CAR-T Therapy – Producing Customized Treatments for NCI Patients

Today, most children diagnosed with acute lymphoblastic leukemia (ALL), the most common childhood cancer, are cured. Yet some young patients don’t respond to chemotherapy, and in others, the cancer returns, sometimes again and again. Looking for new options for these patients, scientists have unveiled cancer immunotherapy, which strengthens the body’s ability to eradicate cancer using its own immune system.

At 21 years old, Felix of Vienna, Austria, has had cancer half his life—first diagnosed with acute lymphoblastic leukemia, or ALL, at age 9. Four times, the cancer came back, and he’s endured multiple, punishing rounds of chemotherapy, radiation and two bone marrow transplants.

Amazingly, that’s changed for the better. In summer 2015, he received CAR-T cell therapy at NIH as part of an experimental clinical study, and since then his leukemia has vanished.

“It’s remarkable—the dramatic results we’re seeing with CAR-T therapy,” says Dr. Nirali Shah, a physician researcher at the National Cancer Institute who is conducting the study and is Felix’s NIH doctor.

CAR-T therapy is an approach called adoptive cell transfer. What that means is that doctors use a cancer patient’s own immune system—one of the most powerful disease-fighters known to medicine—to attack his or her own cancer like it would an infection.

Being treated with CAR-T therapy is very different from swallowing a pill or getting chemotherapy through a vein. CAR-T cells are customized for every individual. When Shah first sees a young patient with ALL, the first step is a blood test to see if the child’s tumor cells are recognizable to supercharged immune cells. If they are, Shah explains, she removes immune cells from her patient, and the cell processing team weaponizes the immune cells (T-cells) by attaching a chimeric antigen receptor, or “CAR,” whose job is to seek out and destroy cancer cells.

The process of making custom CAR-T cells takes about 10 days, enough time for the “living drug” to grow and then be injected back into the patient. Somewhat counterintuitively, when Shah’s patients start feeling bad and spiking fevers, she knows the treatment is working. That’s because feeling ill is the body’s response to the immune system getting activated. For Shah’s patients, other lab tests can actually track the growth and movement of the powered-up cells inside her patients, as well.

Felix is used to feeling terrible after receiving traditional therapies, but CAR-T therapy didn’t bother him too much. After he felt the immune “storm,” the evidence of his cancer being attacked, he quickly recovered.

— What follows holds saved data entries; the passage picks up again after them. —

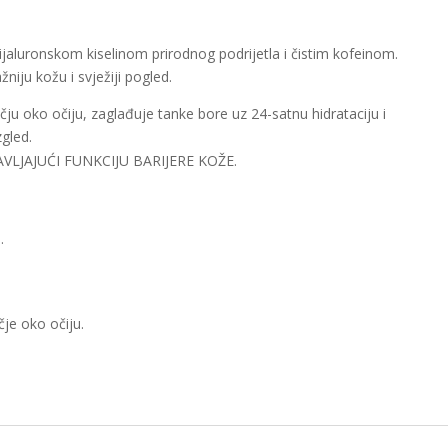
jaluronskom kiselinom prirodnog podrijetla i čistim kofeinom.
iju kožu i svježiji pogled.
čju oko očiju, zaglađuje tanke bore uz 24-satnu hidrataciju i
gled.
VLJAJUĆI FUNKCIJU BARIJERE KOŽE.
.
čje oko očiju.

“The next day, I felt great and ate my favorite breakfast of sunny-side eggs and toast,” he says. He’s getting on with life, attending college and studying biotechnology.

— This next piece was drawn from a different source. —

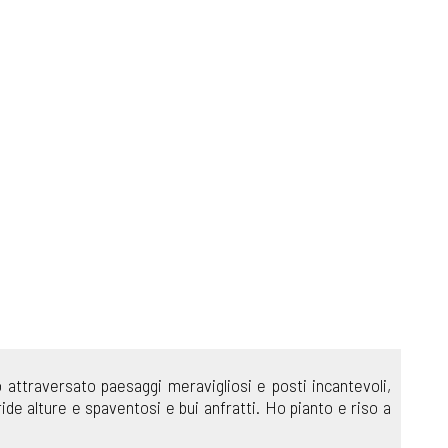
o attraversato paesaggi meravigliosi e posti incantevoli,
e alture e spaventosi e bui anfratti. Ho pianto e riso a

Although the very first pediatric immunotherapy recipient treated elsewhere has now been cancer-free for almost six years, not all patients have had continued benefit from CAR-T therapy. Yet a 2018 study in the New England Journal of Medicine showed that within three months of treatment, 80 percent of children receiving CAR-T therapy had no detectable cancer.

Currently, all patients getting CAR-T therapy are those people whose cancer has come back or who have developed new tumors. Someday it may be used earlier in the treatment course, as a “first-line therapy.”

For now, young cancer patients like Felix who come to NIH and to The Children’s Inn are brave pioneers in an exciting time of medical progress. The NIH care team—nurses, dietitians, social workers, doctors, and others—watch over these special patients 24/7 to monitor the treatment and keep them comfortable.

And The Inn makes it all a lot more bearable, says Shah: “The work we do takes a village—all our patients support one another. We couldn’t do our work without The Inn.”